Prologue: I hate that when Little Brother is mentioned, Rapper Big Pooh is merely an afterthought. Pooh, though, added a sonic and lyrical punch to Little Brother’s music that – despite how dope you feel Phonte is – was extremely necessary. The LB albums wouldn’t have been LB albums without Pooh and I in no way mean to short change his contribution.
With that said, this series will focus on Phonte for two reasons: 1. his lyrics resonated with me more than anyone else’s and 2. Tigallo’s Foreign Exchange projects and solo album are a major part of this journey. So please don’t take this as a slight on Pooh’s (or 9th’s for that matter) contribution to the Little Brother experience. Anyway, on with it.
I have a weird relationship with Phonte’s music. While there are certainly musicians that I’ve related to or have shaped me in the past – Ghostface’s relationship songs or Outkast’s detailed sketches of the South I grew up in – Phonte’s music was different. While I had to go back and catch up on some of ‘Kast’s music or had to wait until I was older to get the nuances of Ghost’s approach, Phonte was releasing music that paralleled my life as I was going through these pivotal moments.
In this five-part series, I’ll take you on a journey through Phonte’s releases and the mindset of a younger David D. As I went through my different phases of life personally, Phonte was making music that could act as the soundtrack I imagined would play in the background. Here in part one, I’ll look at how a new underground group named Little Brother kept a college freshman’s backpack full.
I remember exactly where I was when I heard my first Little Brother song. It was April 2004 and I was pulling out of a Food Lion in Davidson, North Carolina. I was making a college visit to a Davidson school I had no intention of going to. At this point in my life I was getting fed up with mainstream music. Who could blame me? Hip-Hop was in a dark place in 2004 as Jay-Z, Dr. Dre, Outkast and Eminem had all backed away from the spotlight to make way for the absolute worst era in Hip-Hop: the snap movement.

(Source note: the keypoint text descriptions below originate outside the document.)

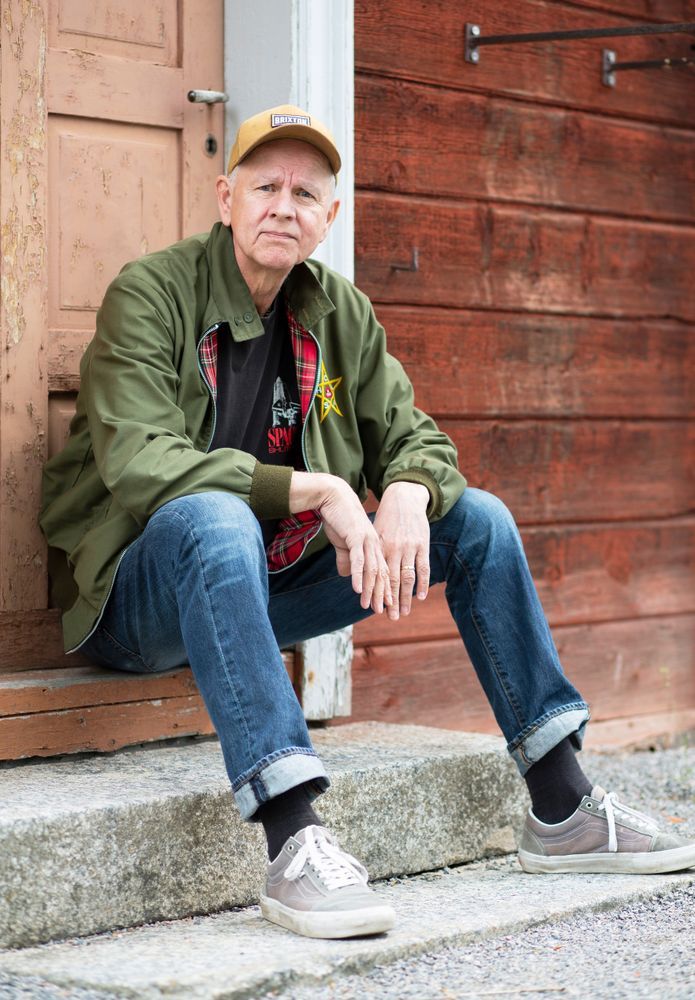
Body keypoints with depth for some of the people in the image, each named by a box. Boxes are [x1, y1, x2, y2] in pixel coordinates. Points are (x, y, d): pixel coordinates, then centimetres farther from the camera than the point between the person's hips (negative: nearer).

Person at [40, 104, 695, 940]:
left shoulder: (340, 314, 8)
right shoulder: (151, 294, -12)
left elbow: (413, 436, 10)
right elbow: (136, 462, -25)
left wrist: (408, 492, -16)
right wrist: (316, 492, -29)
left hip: (268, 583, 7)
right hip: (137, 595, -7)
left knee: (478, 520, -1)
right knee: (216, 519, -40)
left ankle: (562, 813, 2)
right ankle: (294, 846, -48)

I turned to my brother-in-law, who always kept both Timbs firmly planted in the underground to make a mix CD (remember those?) for me to explore some different artists. Around this time, I’d also gotten into sites like Allhiphop and Hop-Hop Site to see what sorts of music I could find. Track three on the CD was Little Brother’s “For You.”
I was hooked.
At the time, I’d only found an infinite nothing between radio bullsh*t and what I thought to be preachy, self-righteous Hip-Hop about starting revolutions during the fourth moon cycle or something. Phonte and Big Pooh were two undeniable atoms that collided in that void to create a new reality where regular guys could talk about everyday life.
Of every lyric on the nigh-classic debut, Tigallo’s verse on “The Yo-Yo” became my personal mantra. He described the exact feeling I had as a guy who wanted to dance at the booty clubs then go home to read a Cornel West thesis over a bucket of chicken. One line summed it all up: “I ain’t about to hear no fucking speeches cause I wanna have some bacon.” It was rare to hear a rapper who found coffee shop rhetorical slam poetry and snap music equally insulting.
The other verse that really stuck to my ribs was from “Speed”: “And that’s the way we rolling in, needed to chill, And take a rest stop cause my job got me slaving like I’m Dred Scott.” My Freshman and sophomore years were a blur of all-night studying, booze and sleep deprivation. When it all got to be too much, I’d rely on Te’s words.
When I moved to North Carolina to attend that same Davidson school, I had a sister who lived 45 minutes away, but other than that I didn’t have any family or friends around. So Phonte was sort of my guide to the new, unfamiliar territory.
By the time the first Foreign Exchange album dropped, I was a full-on backpacker. My iPod was complete with MF DOOM, Masta Ace and Wordsworth. Even Quasimoto got some burn. But the Foreign Exchange debut Connected was among the top of my playlist. And the whole time there was Phonte, imparting wisdom and providing melodic breaks from the boom-bap that consumed my life. Not to mention, he gave me an occasional song to play for the ladies who
didn’t know any better decided to pop over.
Overall, Phonte became the voice that welcomed me to North Carolina and made me feel at home in my most alone moments in a brand new state. This is where my bond with Phonte’s music started. A bond that continues to this day.